Written instruction:
Rewrite every row below with "Test Standard" replaced by "Test Method" throughout, changing nothing else. Leave the pictures out of your answer.

Listing:
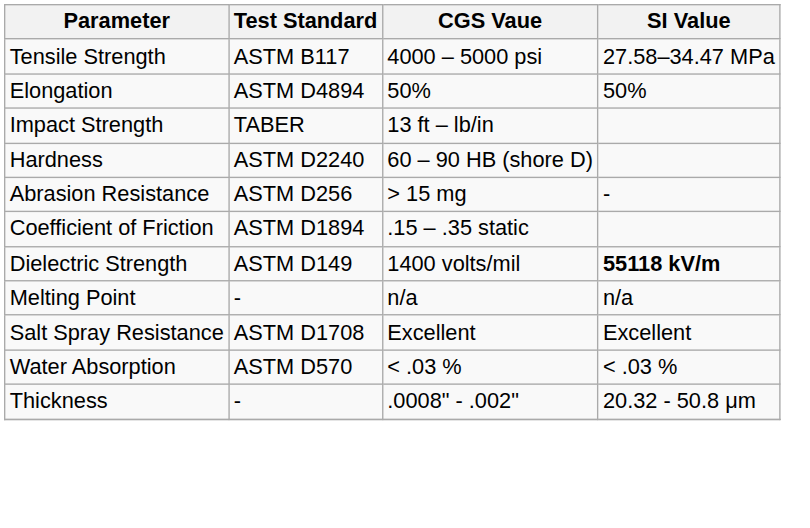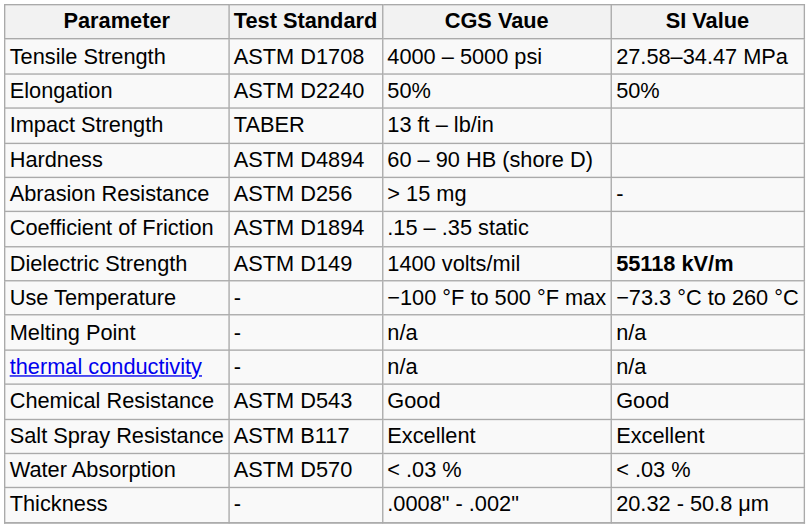Tensile Strength | Test Standard: ASTM B117 -> ASTM D1708
Elongation | Test Standard: ASTM D4894 -> ASTM D2240
Hardness | Test Standard: ASTM D2240 -> ASTM D4894
+ row: Use Temperature | - | −100 °F to 500 °F max | −73.3 °C to 260 °C
+ row: thermal conductivity | - | n/a | n/a
+ row: Chemical Resistance | ASTM D543 | Good | Good
Salt Spray Resistance | Test Standard: ASTM D1708 -> ASTM B117
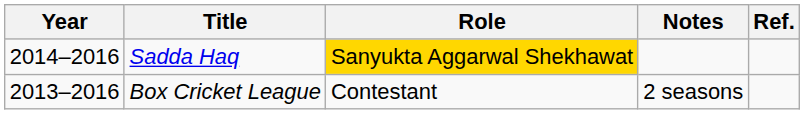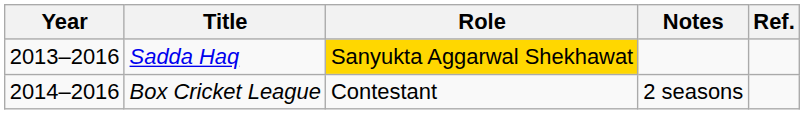Sadda Haq | Year: 2014–2016 -> 2013–2016
Box Cricket League | Year: 2013–2016 -> 2014–2016
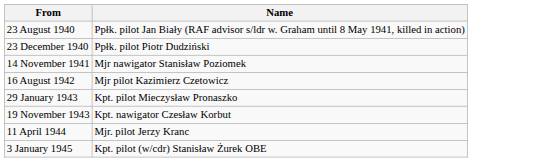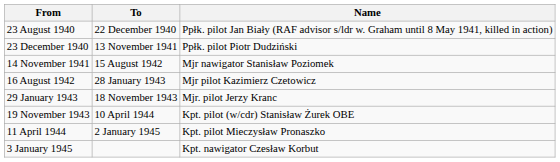+ column: To | 22 December 1940 | 13 November 1941 | 15 August 1942 | 28 January 1943 | 18 November 1943 | 10 April 1944 | 2 January 1945
29 January 1943 | Name: Kpt. pilot Mieczysław Pronaszko -> Mjr. pilot Jerzy Kranc
19 November 1943 | Name: Kpt. nawigator Czesław Korbut -> Kpt. pilot (w/cdr) Stanisław Żurek OBE
11 April 1944 | Name: Mjr. pilot Jerzy Kranc -> Kpt. pilot Mieczysław Pronaszko
3 January 1945 | Name: Kpt. pilot (w/cdr) Stanisław Żurek OBE -> Kpt. nawigator Czesław Korbut
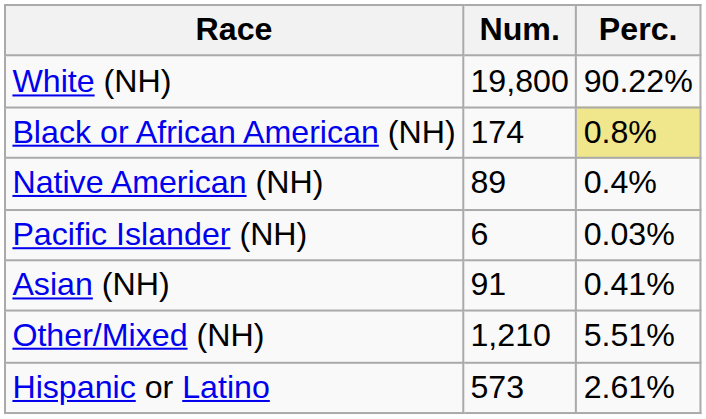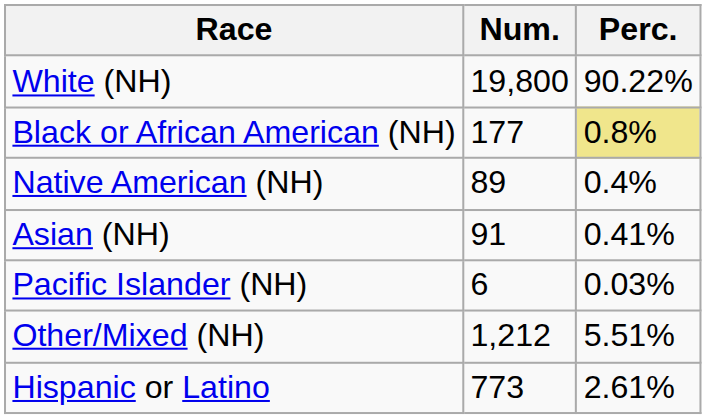Black or African American (NH) | Num.: 174 -> 177
rows swapped: Asian (NH) <-> Pacific Islander (NH)
Other/Mixed (NH) | Num.: 1,210 -> 1,212
Hispanic or Latino | Num.: 573 -> 773
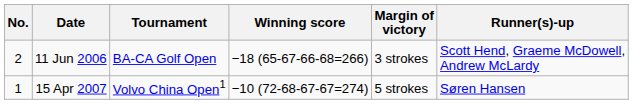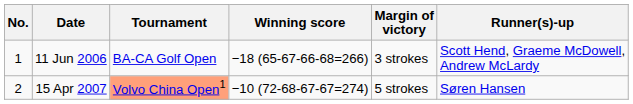11 Jun 2006 | No.: 2 -> 1
15 Apr 2007 | No.: 1 -> 2
15 Apr 2007 | Tournament: no background -> lightsalmon background
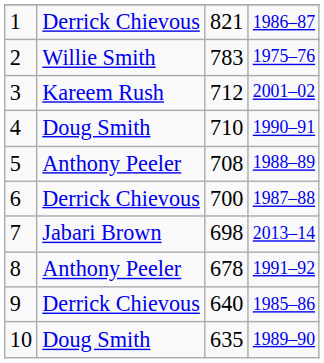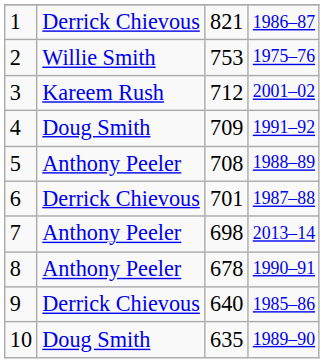2 | column 3: 783 -> 753
4 | column 3: 710 -> 709
4 | column 4: 1990–91 -> 1991–92
6 | column 3: 700 -> 701
7 | column 2: Jabari Brown -> Anthony Peeler
8 | column 4: 1991–92 -> 1990–91
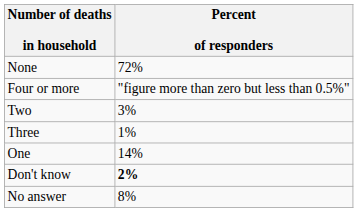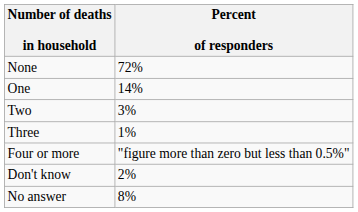rows swapped: One <-> Four or more
Don't know | Percent of responders: bold -> normal
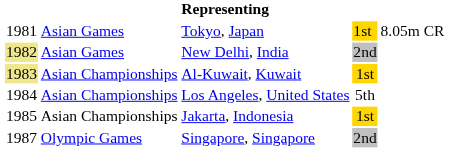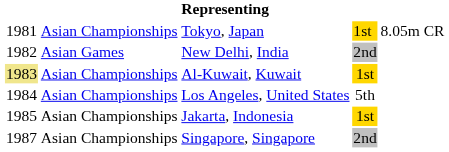Tokyo, Japan | column 2: Asian Games -> Asian Championships
New Delhi, India | column 1: khaki background -> no background
Singapore, Singapore | column 2: Olympic Games -> Asian Championships
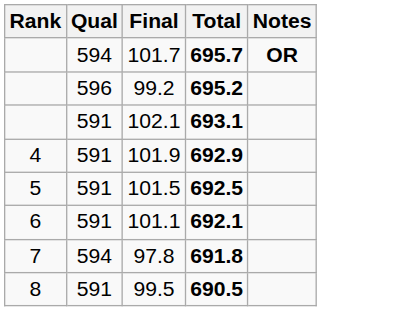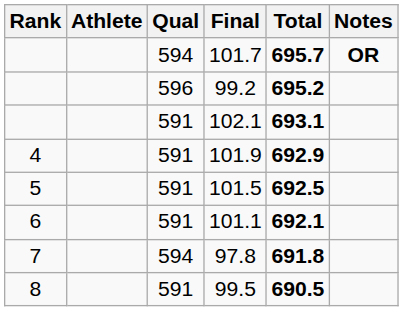+ column: Athlete
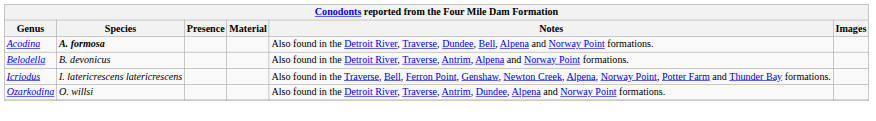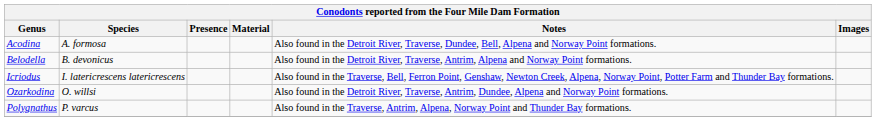Acodina | Species: bold -> normal
+ row: Polygnathus | P. varcus | Also found in the Traverse, Antrim, Alpena, Norway Point and Thunder Bay formations.
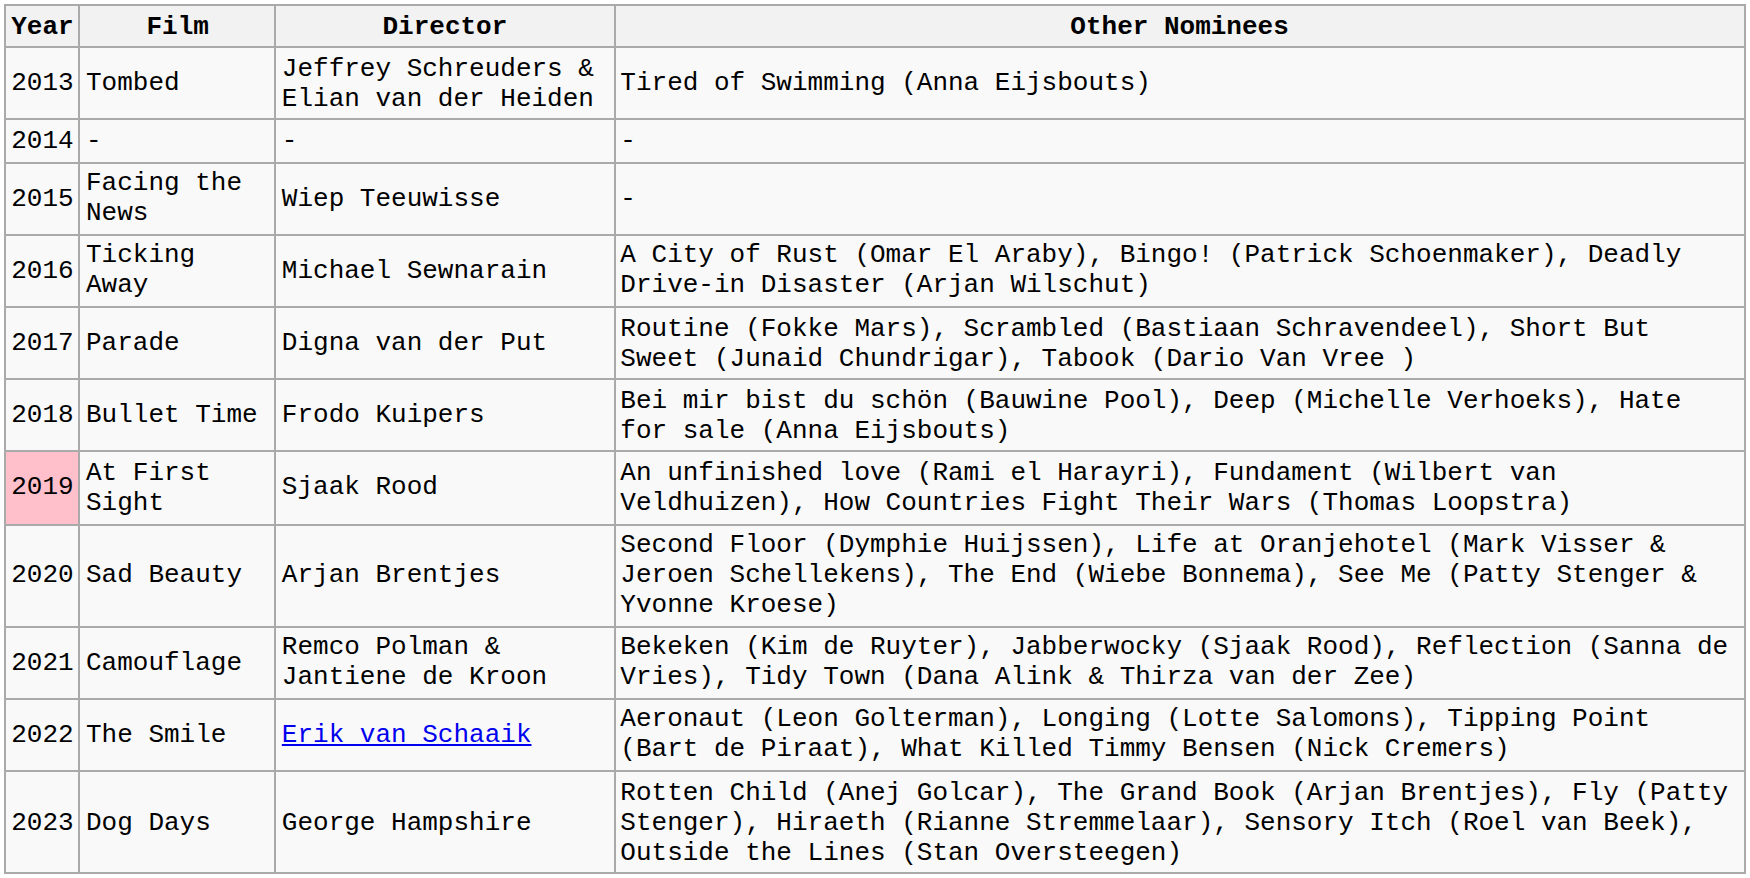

Complete output:
Tensile Strength | Test Method: ASTM B117 -> ASTM D1708
Elongation | Test Method: ASTM D4894 -> ASTM D2240
Hardness | Test Method: ASTM D2240 -> ASTM D4894
+ row: Use Temperature | - | −100 °F to 500 °F max | −73.3 °C to 260 °C
+ row: thermal conductivity | - | n/a | n/a
+ row: Chemical Resistance | ASTM D543 | Good | Good
Salt Spray Resistance | Test Method: ASTM D1708 -> ASTM B117
Sadda Haq | Year: 2014–2016 -> 2013–2016
Box Cricket League | Year: 2013–2016 -> 2014–2016
+ column: To | 22 December 1940 | 13 November 1941 | 15 August 1942 | 28 January 1943 | 18 November 1943 | 10 April 1944 | 2 January 1945
29 January 1943 | Name: Kpt. pilot Mieczysław Pronaszko -> Mjr. pilot Jerzy Kranc
19 November 1943 | Name: Kpt. nawigator Czesław Korbut -> Kpt. pilot (w/cdr) Stanisław Żurek OBE
11 April 1944 | Name: Mjr. pilot Jerzy Kranc -> Kpt. pilot Mieczysław Pronaszko
3 January 1945 | Name: Kpt. pilot (w/cdr) Stanisław Żurek OBE -> Kpt. nawigator Czesław Korbut
Black or African American (NH) | Num.: 174 -> 177
rows swapped: Asian (NH) <-> Pacific Islander (NH)
Other/Mixed (NH) | Num.: 1,210 -> 1,212
Hispanic or Latino | Num.: 573 -> 773
11 Jun 2006 | No.: 2 -> 1
15 Apr 2007 | No.: 1 -> 2
15 Apr 2007 | Tournament: no background -> lightsalmon background
2 | column 3: 783 -> 753
4 | column 3: 710 -> 709
4 | column 4: 1990–91 -> 1991–92
6 | column 3: 700 -> 701
7 | column 2: Jabari Brown -> Anthony Peeler
8 | column 4: 1991–92 -> 1990–91
rows swapped: One <-> Four or more
Don't know | Percent of responders: bold -> normal
Tokyo, Japan | column 2: Asian Games -> Asian Championships
New Delhi, India | column 1: khaki background -> no background
Singapore, Singapore | column 2: Olympic Games -> Asian Championships
+ column: Athlete
Acodina | Species: bold -> normal
+ row: Polygnathus | P. varcus | Also found in the Traverse, Antrim, Alpena, Norway Point and Thunder Bay formations.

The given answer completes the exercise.